Wednesday, 18 July 2018

Trade Secrets

Confidential information/trade secrets are currently protected through case law in the UK. In order to successfully claim for a breach of confidence, it is necessary to establish that:

·       the information has the necessary quality of confidence (i.e. it is not generally known by the general public, or persons who specialise in that subject);
·     the information was shared in circumstances imparting an obligation of confidence (i.e. a reasonable person would have realised that the information was being given in confidence); and
·      there has been an unauthorised use of that information to the detriment of the party communicating it (i.e. it has been used by the recipient for purposes beyond the consent of the owner, or it has been disclosed to third parties without the owner’s consent).

The UK implemented the EU Trade Secrets Directive (2016/244/EU) on 9 June 2018. There was previously no statutory definition as to what constituted a trade secret in the UK. In essence, a trade secret is a form of confidential information (all trade secrets will be confidential information, but not all confidential information need be a trade secret).  A trade secret is therefore a rarefied form of confidential information. The aim of the Directive is to harmonise the protection of trade secrets in all Member States. The substance of the Directive largely reflects the existing UK law on trade secrets.

The Directive introduces a new harmonised definition of a trade secret.

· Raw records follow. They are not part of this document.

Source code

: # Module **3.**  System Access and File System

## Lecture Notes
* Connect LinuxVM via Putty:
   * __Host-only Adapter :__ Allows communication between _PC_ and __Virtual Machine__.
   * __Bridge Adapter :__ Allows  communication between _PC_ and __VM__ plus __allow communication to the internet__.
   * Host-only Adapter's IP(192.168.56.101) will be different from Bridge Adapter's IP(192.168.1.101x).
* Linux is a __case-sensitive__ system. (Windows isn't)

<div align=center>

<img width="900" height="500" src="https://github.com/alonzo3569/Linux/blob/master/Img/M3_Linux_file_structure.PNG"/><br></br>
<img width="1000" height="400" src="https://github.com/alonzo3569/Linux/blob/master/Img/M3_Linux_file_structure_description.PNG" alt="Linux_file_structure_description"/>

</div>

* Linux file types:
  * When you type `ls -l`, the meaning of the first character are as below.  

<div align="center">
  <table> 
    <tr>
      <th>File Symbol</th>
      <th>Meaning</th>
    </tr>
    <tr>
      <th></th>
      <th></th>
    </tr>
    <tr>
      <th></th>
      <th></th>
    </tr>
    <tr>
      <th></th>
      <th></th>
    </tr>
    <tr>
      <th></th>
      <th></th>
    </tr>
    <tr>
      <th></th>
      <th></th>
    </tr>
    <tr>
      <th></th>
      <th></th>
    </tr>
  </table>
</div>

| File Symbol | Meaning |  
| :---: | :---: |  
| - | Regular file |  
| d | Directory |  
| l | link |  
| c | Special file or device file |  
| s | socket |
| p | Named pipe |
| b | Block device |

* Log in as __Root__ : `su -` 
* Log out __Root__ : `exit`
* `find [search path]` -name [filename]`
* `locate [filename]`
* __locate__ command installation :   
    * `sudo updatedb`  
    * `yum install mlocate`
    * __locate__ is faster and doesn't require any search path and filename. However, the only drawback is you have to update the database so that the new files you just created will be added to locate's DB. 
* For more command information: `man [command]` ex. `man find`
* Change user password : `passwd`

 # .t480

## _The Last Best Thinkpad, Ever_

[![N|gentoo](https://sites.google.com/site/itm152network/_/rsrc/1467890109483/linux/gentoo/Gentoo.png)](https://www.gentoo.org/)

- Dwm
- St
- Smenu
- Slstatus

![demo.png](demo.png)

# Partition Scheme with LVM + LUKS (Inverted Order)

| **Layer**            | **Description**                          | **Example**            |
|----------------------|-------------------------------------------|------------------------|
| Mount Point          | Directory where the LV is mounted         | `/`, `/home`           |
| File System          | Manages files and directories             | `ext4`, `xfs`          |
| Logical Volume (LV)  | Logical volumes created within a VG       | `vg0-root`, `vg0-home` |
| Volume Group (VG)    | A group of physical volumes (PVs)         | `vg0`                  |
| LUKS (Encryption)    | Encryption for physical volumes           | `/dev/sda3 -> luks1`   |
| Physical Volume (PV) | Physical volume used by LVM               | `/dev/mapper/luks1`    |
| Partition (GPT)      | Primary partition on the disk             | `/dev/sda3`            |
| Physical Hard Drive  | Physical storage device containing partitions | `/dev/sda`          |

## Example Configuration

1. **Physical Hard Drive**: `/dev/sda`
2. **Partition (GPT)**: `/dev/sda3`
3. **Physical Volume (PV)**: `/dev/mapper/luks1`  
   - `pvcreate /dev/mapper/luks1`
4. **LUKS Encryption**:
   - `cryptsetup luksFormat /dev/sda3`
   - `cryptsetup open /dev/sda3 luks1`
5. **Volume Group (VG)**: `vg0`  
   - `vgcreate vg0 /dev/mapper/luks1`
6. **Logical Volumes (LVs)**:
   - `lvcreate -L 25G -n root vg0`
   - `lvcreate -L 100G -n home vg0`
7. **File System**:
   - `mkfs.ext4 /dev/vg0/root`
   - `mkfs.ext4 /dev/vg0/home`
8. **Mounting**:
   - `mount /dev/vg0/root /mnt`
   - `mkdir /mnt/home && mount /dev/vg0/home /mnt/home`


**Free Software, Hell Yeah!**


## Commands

In terms of the Directive, information will be considered a trade secret if it:

·      is secret – in the sense that it is not generally known among, or readily accessible to, persons who normally deal with this kind of information;
·       has commercial value because it is secret; and
·     has been subject to reasonable steps (under the circumstances) to keep it secret by the person lawfully in control of the information.

This definition should make it easier for businesses to protect their trade secrets but they must be able to demonstrate that they have taken “reasonable steps” to protect the secret if they wish to rely upon specific rights and remedies under the Directive.

As always with confidential information generally think before any disclosure is made. The quote from Jeremy Bentham in 1735 is as true today as it was then:  Three men may keep a secret only if two of them are dead”.